Format the source text in the rows below as a Markdown table with the columns "Line No." and "Text," numbering each nonblank line in order and omitting blank lines.

*****

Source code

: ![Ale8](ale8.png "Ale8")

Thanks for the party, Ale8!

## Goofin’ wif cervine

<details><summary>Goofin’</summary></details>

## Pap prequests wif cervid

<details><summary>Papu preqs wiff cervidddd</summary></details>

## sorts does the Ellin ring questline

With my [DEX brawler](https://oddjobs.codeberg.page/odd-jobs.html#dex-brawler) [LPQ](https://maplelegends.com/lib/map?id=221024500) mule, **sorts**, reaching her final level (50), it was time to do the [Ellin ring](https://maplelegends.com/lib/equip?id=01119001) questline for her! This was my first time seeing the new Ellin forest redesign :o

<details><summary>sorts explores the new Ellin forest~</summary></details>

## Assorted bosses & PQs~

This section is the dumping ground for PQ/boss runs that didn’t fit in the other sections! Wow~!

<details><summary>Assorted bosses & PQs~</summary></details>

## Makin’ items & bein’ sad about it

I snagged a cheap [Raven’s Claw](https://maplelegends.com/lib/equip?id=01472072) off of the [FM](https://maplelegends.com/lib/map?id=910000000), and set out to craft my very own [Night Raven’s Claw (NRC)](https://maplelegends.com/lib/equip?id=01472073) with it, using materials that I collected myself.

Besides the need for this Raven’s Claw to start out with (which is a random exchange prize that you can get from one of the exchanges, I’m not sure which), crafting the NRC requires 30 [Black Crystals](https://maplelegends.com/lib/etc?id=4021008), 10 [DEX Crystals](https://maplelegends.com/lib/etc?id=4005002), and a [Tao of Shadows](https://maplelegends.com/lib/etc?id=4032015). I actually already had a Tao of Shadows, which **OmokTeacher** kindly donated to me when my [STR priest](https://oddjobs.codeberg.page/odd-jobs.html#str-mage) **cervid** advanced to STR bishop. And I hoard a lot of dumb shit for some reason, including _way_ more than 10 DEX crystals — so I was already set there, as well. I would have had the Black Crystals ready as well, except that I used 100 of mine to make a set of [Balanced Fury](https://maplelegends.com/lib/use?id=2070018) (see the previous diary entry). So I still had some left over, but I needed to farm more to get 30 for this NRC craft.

*****

• Task answer:
| Line No. | Text |
|---|---|
| 1 | Source code |
| 2 | : ![Ale8](ale8.png "Ale8") |
| 3 | Thanks for the party, Ale8! |
| 4 | ## Goofin’ wif cervine |
| 5 | <details><summary>Goofin’</summary></details> |
| 6 | ## Pap prequests wif cervid |
| 7 | <details><summary>Papu preqs wiff cervidddd</summary></details> |
| 8 | ## sorts does the Ellin ring questline |
| 9 | With my [DEX brawler](https://oddjobs.codeberg.page/odd-jobs.html#dex-brawler) [LPQ](https://maplelegends.com/lib/map?id=221024500) mule, **sorts**, reaching her final level (50), it was time to do the [Ellin ring](https://maplelegends.com/lib/equip?id=01119001) questline for her! This was my first time seeing the new Ellin forest redesign :o |
| 10 | <details><summary>sorts explores the new Ellin forest~</summary></details> |
| 11 | ## Assorted bosses & PQs~ |
| 12 | This section is the dumping ground for PQ/boss runs that didn’t fit in the other sections! Wow~! |
| 13 | <details><summary>Assorted bosses & PQs~</summary></details> |
| 14 | ## Makin’ items & bein’ sad about it |
| 15 | I snagged a cheap [Raven’s Claw](https://maplelegends.com/lib/equip?id=01472072) off of the [FM](https://maplelegends.com/lib/map?id=910000000), and set out to craft my very own [Night Raven’s Claw (NRC)](https://maplelegends.com/lib/equip?id=01472073) with it, using materials that I collected myself. |
| 16 | Besides the need for this Raven’s Claw to start out with (which is a random exchange prize that you can get from one of the exchanges, I’m not sure which), crafting the NRC requires 30 [Black Crystals](https://maplelegends.com/lib/etc?id=4021008), 10 [DEX Crystals](https://maplelegends.com/lib/etc?id=4005002), and a [Tao of Shadows](https://maplelegends.com/lib/etc?id=4032015). I actually already had a Tao of Shadows, which **OmokTeacher** kindly donated to me when my [STR priest](https://oddjobs.codeberg.page/odd-jobs.html#str-mage) **cervid** advanced to STR bishop. And I hoard a lot of dumb shit for some reason, including _way_ more than 10 DEX crystals — so I was already set there, as well. I would have had the Black Crystals ready as well, except that I used 100 of mine to make a set of [Balanced Fury](https://maplelegends.com/lib/use?id=2070018) (see the previous diary entry). So I still had some left over, but I needed to farm more to get 30 for this NRC craft. |